Ranajit Guha, historiador indiano que escreveu,
entre outros livros, Selected
Subaltern Studies,
New York: Oxford University Press, 1988 em co-autoria com a especialista em literatura Gayatri Chakravorty
Spivak e A Subaltern Studies Reader,1986-1995, Univerity of Minnesota
Press, 1997 pondera as dificuldades que as classes subalternas e populares tem
de - no esforço de se rebelarem - exigirem os seus direitos. Frequentemente homens e mulheres das classes
subalternas ponderam que “arriscando tudo, podem colocar tudo a perder”.
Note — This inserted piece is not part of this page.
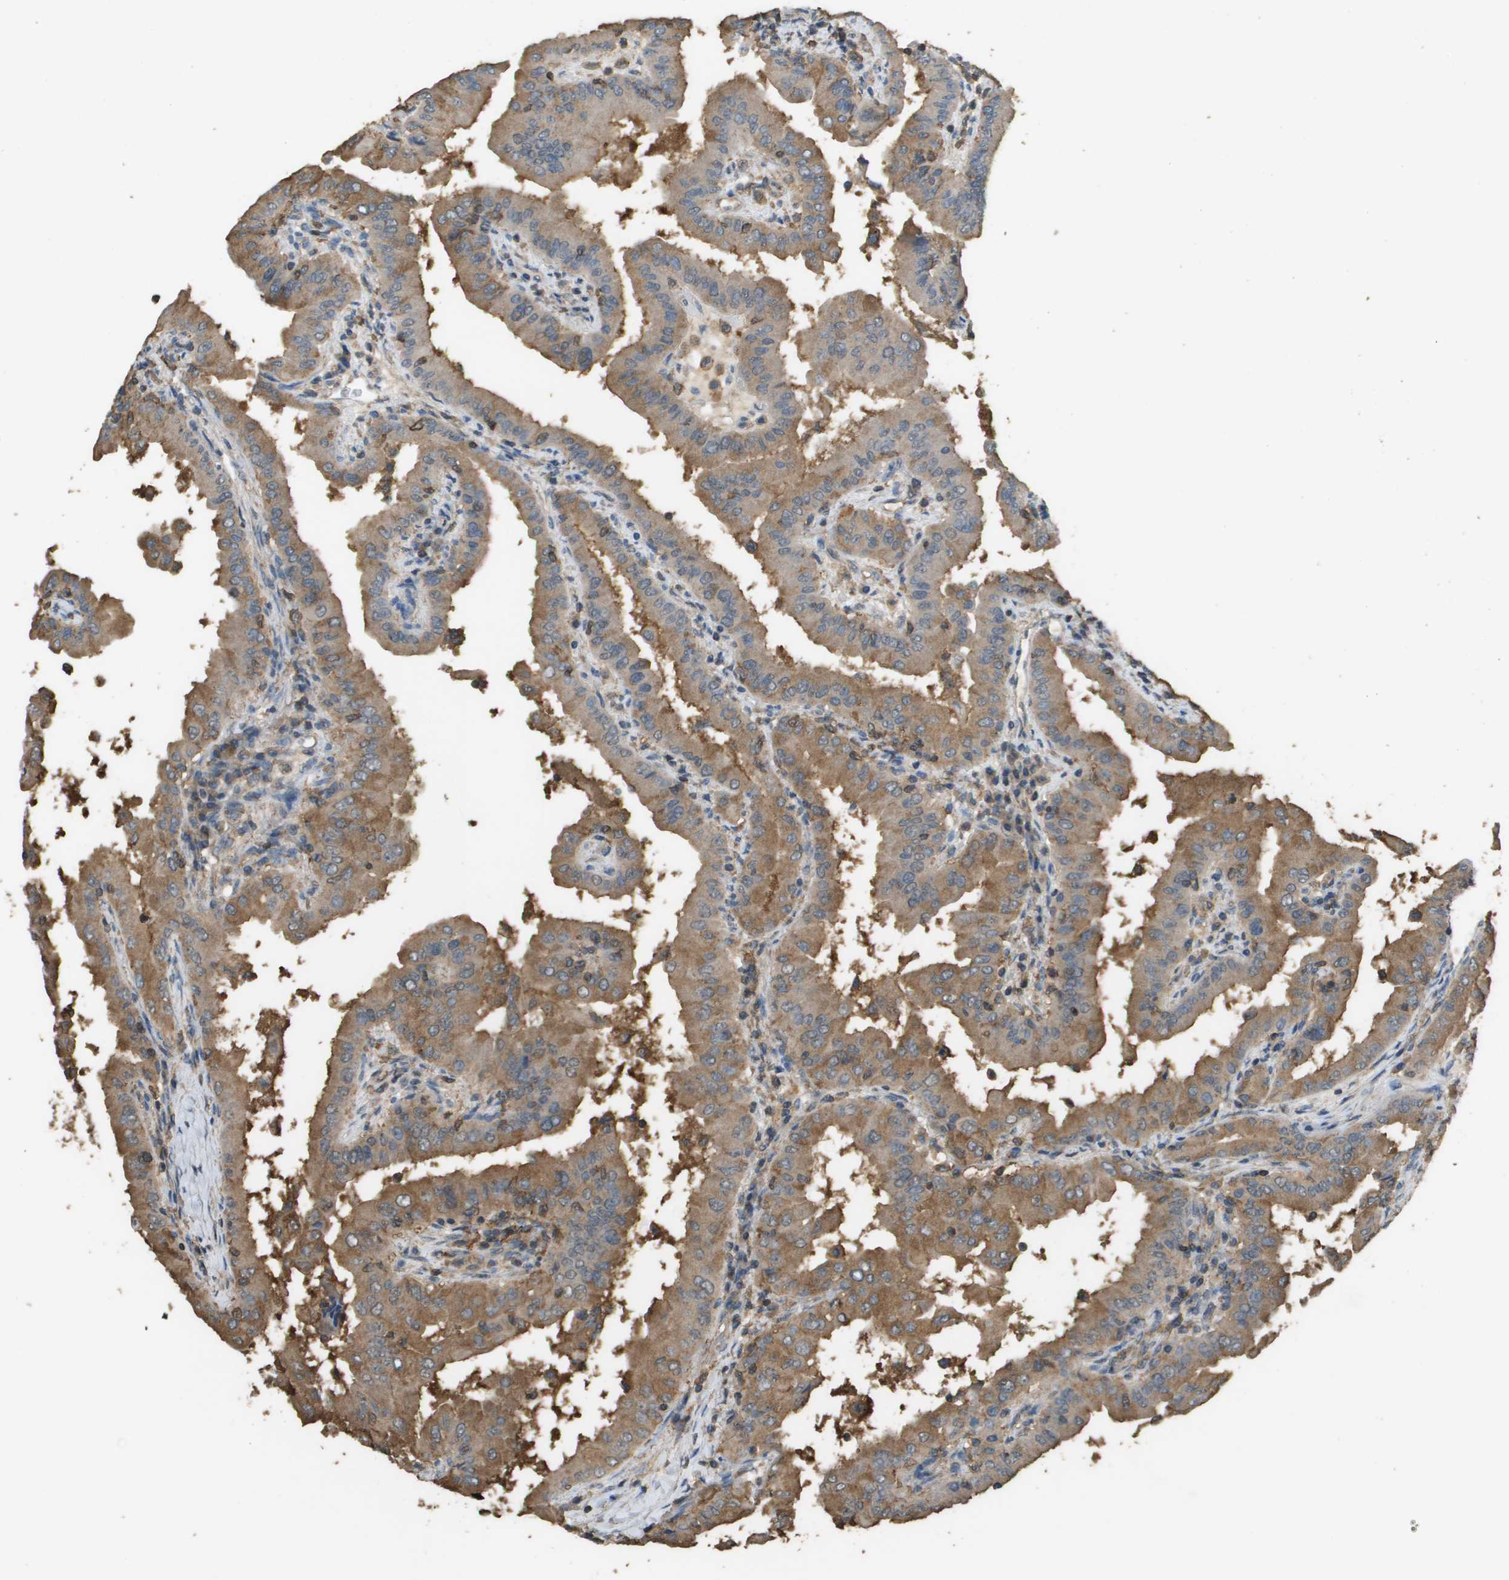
{"staining": {"intensity": "moderate", "quantity": ">75%", "location": "cytoplasmic/membranous"}, "tissue": "thyroid cancer", "cell_type": "Tumor cells", "image_type": "cancer", "snomed": [{"axis": "morphology", "description": "Papillary adenocarcinoma, NOS"}, {"axis": "topography", "description": "Thyroid gland"}], "caption": "A high-resolution histopathology image shows IHC staining of thyroid papillary adenocarcinoma, which shows moderate cytoplasmic/membranous expression in approximately >75% of tumor cells.", "gene": "MS4A7", "patient": {"sex": "male", "age": 33}}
Renajit Guha demonstra que a subalternidade em que vivem é materializada geralmente por um padrão estrutural rígido de
propriedade que é institucionalizado pela
lei, santificado pela religião,
tornado tolerável (e até desejável) pela tradição.
Exprimir
sentimentos e práticas de insubmissão implica necessariamente aceitar os riscos
da vulnerabilidade psíquica, pois a aceitação da lei, da religião e da tradição
criam também laços de solidariedade muito poderosos.